Certes, l’Etat devrait prononcer des mesures d’accompagnement économiques au profit des entreprises touchées par la crise, Fekhfakh et Kaïs Saïd leurs peinent à promettre cela, il en va de l’économie du pays qui souffre déjà.
Mais ce qui m’a sidéré c’est que ni l’un ni l’autre n’ont parlé de mesures en faveur des nécessiteux et ceux qui ont perdu leur travail. Le pire, ils n’ont rien prévu ni à l’encontre des frères musulmans ( khouanjias ) qui ont vidé les caisses de l’Etat, ni contre les mafieux qui se sont enrichis en détruisant l’économie du pays et qui continuent leurs trafics. Par ailleurs, toutes les mesures consenties par l’Etat en faveur du patronat, en cette période, seront automatiquement mises sur le dos des travailleurs, pourvoyeurs principaux de l’impôt direct ou indirect.

Ni les ministres, ni les parlementaires de tous bords, et je précise bien de tous bords, ne dénonceront cette injustice.
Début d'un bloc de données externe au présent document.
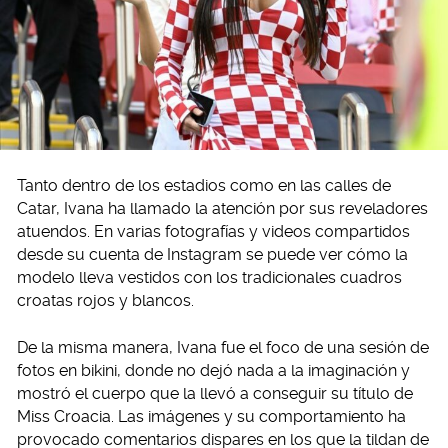
Tanto dentro de los estadios como en las calles de
Catar, Ivana ha llamado la atención por sus reveladores
atuendos. En varias fotografías y videos compartidos
desde su cuenta de Instagram se puede ver cómo la
modelo lleva vestidos con los tradicionales cuadros
croatas rojos y blancos.
De la misma manera, Ivana fue el foco de una sesión de
fotos en bikini, donde no dejó nada a la imaginación y
mostró el cuerpo que la llevó a conseguir su título de
Miss Croacia. Las imágenes y su comportamiento ha
provocado comentarios dispares en los que la tildan de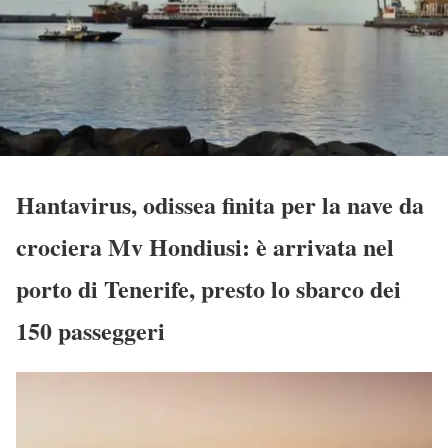
Hantavirus, odissea finita per la nave da
crociera Mv Hondiusi: è arrivata nel
porto di Tenerife, presto lo sbarco dei
150 passeggeri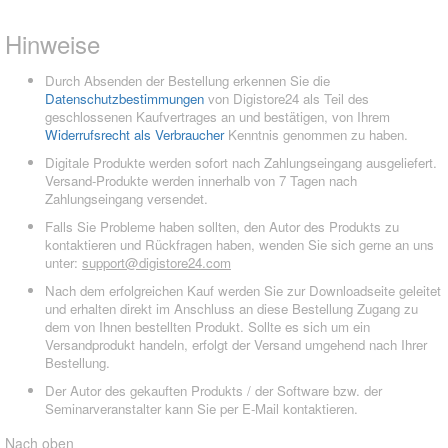
Hinweise
Durch Absenden der Bestellung erkennen Sie die
Datenschutzbestimmungen
von Digistore24 als Teil des
geschlossenen Kaufvertrages an und bestätigen, von Ihrem
Widerrufsrecht als Verbraucher
Kenntnis genommen zu haben.
Digitale Produkte werden sofort nach Zahlungseingang ausgeliefert.
Versand-Produkte werden innerhalb von 7 Tagen nach
Zahlungseingang versendet.
Falls Sie Probleme haben sollten, den Autor des Produkts zu
kontaktieren und Rückfragen haben, wenden Sie sich gerne an uns
unter:
support@digistore24.com
Nach dem erfolgreichen Kauf werden Sie zur Downloadseite geleitet
und erhalten direkt im Anschluss an diese Bestellung Zugang zu
dem von Ihnen bestellten Produkt. Sollte es sich um ein
Versandprodukt handeln, erfolgt der Versand umgehend nach Ihrer
Bestellung.
Der Autor des gekauften Produkts / der Software bzw. der
Seminarveranstalter kann Sie per E-Mail kontaktieren.
Nach oben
Ce sont les hommes d’affaires et les mafieux qui les ont propulsés aux hautes sphères de l’Etat pour qu’ils soient leurs agents dévoués. Ils leurs voteront ce qu’ils veulent.

A ce jour, aucun ministre, aucun parlementaire n’a parlé de distribution gratuite aux démunis de matériels de prévention contre le virus ou d’une aide quelconque en ces moments difficiles. Ils n’ont pas demandé qu’on leur réserve des emplacements appropriés pour une quarantaine éventuelle, étant donné que leurs conditions de logement ne s’y apprêtent pas. Et pour la population rurale et les ouvriers agricoles qu’a-t-on prévu, ainsi que pour ceux qui n’ont qu’une pièce où vivre ? Tous les responsables des pays européens ont insisté sur les mesures à prendre en faveur des nécessiteux. Qu’ils crèvent se diraient nos hommes d’Etat.

Les banques ont réagi. Elles disent qu’elles vont soutenir l’Etat et les entreprises. Mais, rien n’est clair pour ce qui est du soutien aux citoyens en prévision des dépenses imminentes et non prévues. Rien n’est prévu pour les collègues de mon fils qui ont perdu leurs emplois et leurs salaires alors que les requins n’ont rien perdu de leur voracité. En plus leur quarantaine serait dans les normes étant donné le luxe de leurs demeures, et l’ambulance leur parviendrait avant l’appel venant d’une des cités populaires.

Je ne peux nier que certains patrons ont garanti les salaires de leurs employés. Certains hommes d’affaires se sont même ralliés très généreusement à l’effort de solidarité nationale. Cela inciterait nécessairement les catégories moyennes et faibles à prendre leur exemple, bien qu’avec un nœud à la gorge car, l’Etat n’a pas pris l’argent chez les frères khouanjias qui ont dévalisé le trésor public et les mafieux qui ont détruit l’économie du pays. Les Tunisiens se sont habitués de  se prendre en charge en cas de crise sans s’en remettre à la nonchalance ou à l’ignorance de l’Etat.